Enter three sisters as thunder and lightning clash above. Their very presence inspires both fear and wonder of the unknown. William Shakespeare’s broad audience of commoners, merchants, and nobility all readily acknowledge their supernatural presence, the stuff of superstition. But what was Shakespeare’s intent for their appearance? What are they?
Imagine a smoking cauldron rising from the trapdoor of the Globe’s center stage as you hear echoes of thunder from the attics. Three bearded men cloaked in black rags and tattered capes slink onto the stage as they chant. It might be the middle of the afternoon, but Shakespeare has created an atmosphere of mystery and foreboding that is only perpetuated by the regular presence of these eerie figures throughout Macbeth.
Later editions call them the Weïrd Sisters, derived from the word wyrd meaning fate in Old English. That alone gives us pause. Are they meant to resemble the sisters of Fate in Greek myth or the three Norns of Scandinavian lore? If so, then they have the power to determine destiny. Like the three Norns, they boldly address Macbeth from the past, present, and future as he and Banquo return from battle:
All hail, Macbeth, hail to thee, Thane of Glamis. [past]
All hail, Macbeth, hail to thee, Thane of Cawdor [present]
All hail, Macbeth, that shalt be king hereafter! [future]. (1.3.39-50)
This appearance in Scene 3 seems to confirm their role as sisters of destiny “indued with knowledge of prophesie” as Holinshed describes. Albert H. Tolman asserts, however, that “the powerful conception of the three Fates is not maintained throughout the tragedy.” His analysis shows how their characters are a decided mix of the Fates and witches. They are not directly called witches in the play itself but always “the weird sisters” or “the weird women.” The few exceptions are when one of them tells of the circumstances under which a sailor’s wife said to her, “Aroint thee, witch!” (1.3.6) and when a “witches’ mummy” is mentioned among the many foul things thrown in their cauldron in Act IV.
More so, outside of Scene 3, they do not appear to have the power that the great goddesses of destiny did. By Act III, their own queen Hecate reprimands them for not including her in the mischief, thus the witches appear inferior or disobedient, not powerful sisters of Fate. What was Shakespeare’s intent then? What are they?
What we can know is that from the very beginning of the play, Shakespeare’s scene note states “Enter three Witches” as we hear thunder and lightning. Shakespeare even costumes them as recognizable witches. Their very presence inspires both fear and wonder of the unknown. His broad audience of commoners, merchants, and nobility would all readily acknowledge their supernatural presence, the stuff of superstition. Here they stand ready to inspire fear and stir the pot of plot.
The first folio editions (1623) of Macbeth, however, never use the word witch but rather weyward. Tolman and others insist this is but a copyist error, especially when considering the use of weird in other works from that time period. Most would agree that Shakespeare intended wyrd as the root because it heightens the witches’ meaning and power.

__To-do item 1__.
Answer these questions from the passage on the witches in Macbeth:
(a) What Old English word is the name "Weïrd Sisters" said to come from, and what does it mean?
(b) Who reprimands the witches by Act III?
(c) Which word do the 1623 first folio editions use in place of witch?
__To-do item 2__. Carry on the passage on the witches in Macbeth from where it stops.

__Available data__.
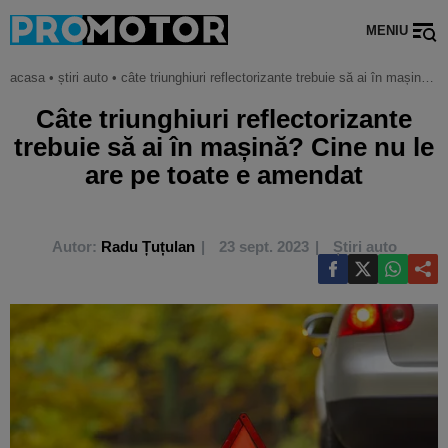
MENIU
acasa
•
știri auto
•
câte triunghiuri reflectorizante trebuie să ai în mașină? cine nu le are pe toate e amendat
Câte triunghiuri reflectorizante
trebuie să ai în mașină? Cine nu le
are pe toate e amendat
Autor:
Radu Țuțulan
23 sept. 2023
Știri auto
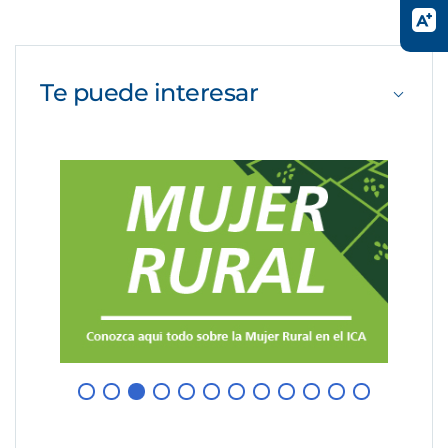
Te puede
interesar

--

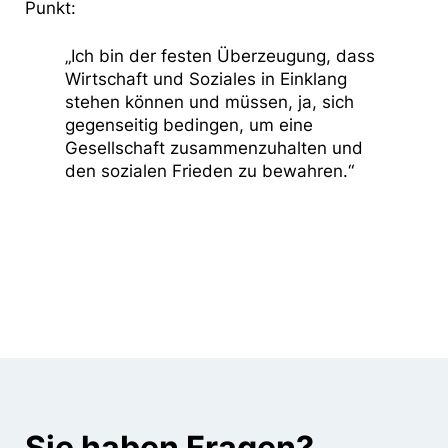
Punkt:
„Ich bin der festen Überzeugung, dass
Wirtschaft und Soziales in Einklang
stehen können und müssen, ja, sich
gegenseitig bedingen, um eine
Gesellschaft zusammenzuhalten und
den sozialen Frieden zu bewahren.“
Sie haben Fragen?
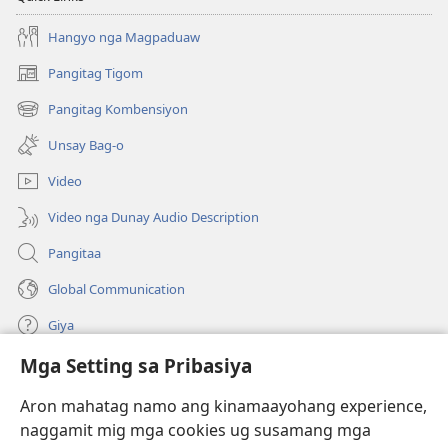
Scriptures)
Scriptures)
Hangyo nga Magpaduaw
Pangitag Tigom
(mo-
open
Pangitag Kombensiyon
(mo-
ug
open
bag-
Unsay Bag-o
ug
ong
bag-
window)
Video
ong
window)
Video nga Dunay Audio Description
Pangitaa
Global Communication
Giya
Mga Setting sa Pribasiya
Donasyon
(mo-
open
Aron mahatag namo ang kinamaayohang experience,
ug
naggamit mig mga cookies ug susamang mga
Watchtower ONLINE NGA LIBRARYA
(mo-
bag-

__Exercise output 1__.
(a) Wyrd, meaning fate.
(b) Hecate, their queen.
(c) Weyward.

__Exercise output 2__.
But are we assigning them too much power? If we identify the witches as master manipulators of men’s lives, able to deceive and even perhaps control them, then we remove Macbeth’s free will. Frederick Morgan Padelford asks if the witches are “material existences, evil spirits in the service of the powers of darkness, or . . . merely the creations of Macbeth’s fancy?” His answer is most revealing. They are undoubtedly not a fancy, “not ‘the internal spirit projecting its own workings into external forms, which rise up before it with all the certainty of a real object;’ they are the servants of the evil one.” David Bevington speaks more broadly, describing how “a perverse ambition seemingly inborn in Macbeth himself is abetted by dark forces dwelling in the universe.” A mind free of taint would see nothing sinister in their words.
Could Shakespeare have intended a different use, an ability to tempt and entice with greater spiritual import? Weyward as a word cannot be discounted entirely. Weyward means wayward. The witches purposefully led astray. Padelford also believes that the witches are present to draw out what is already in Macbeth’s heart, and so he examines both the internal and external evidence of the play, things implied and things overtly stated.
When the witches appear to Banquo and Macbeth, for instance, Macbeth physically starts and seems to fear words that should have evoked joy. Banquo then queries why a man should be unnerved by a promise of future happiness. He is interested in the prophecies but does not react emotionally as Macbeth did. This implies that Banquo is logically fascinated, as any healthy mind would be, with the singular phenomenon of the witches’ appearance.
From an external perspective in Act I, Scene 7, at the point when Lady Macbeth is trying to screw her husband’s courage to the sticking-place, she taunts him with the reminder that he first had suggested the idea of the murder to her: What beast was’t then That made you break this enterprise to me? (lines 47-48). She further accuses him of having planned out the very time and place (51-52). Padelford stipulates, “Were Lady Macbeth the originator of the plot, as those critics contend who hold her for an arch-fiend, the destroyer of a noble nature, she could not so argue.” These passages refer to a conversation predating the appearance of the witches, for Lady Macbeth already has the murder in mind, ruling Scotland together, as a desirable thing at the time she receives the letter from Macbeth.
The first suggestion of the murder could not have come from the witches. It was already within Macbeth. Macbeth was not the victim of wyrd or fate; the witches came to him because the wickedness of his thoughts made his mind fertile soil for the sowing of corrupt seed. Leading him astray took little effort.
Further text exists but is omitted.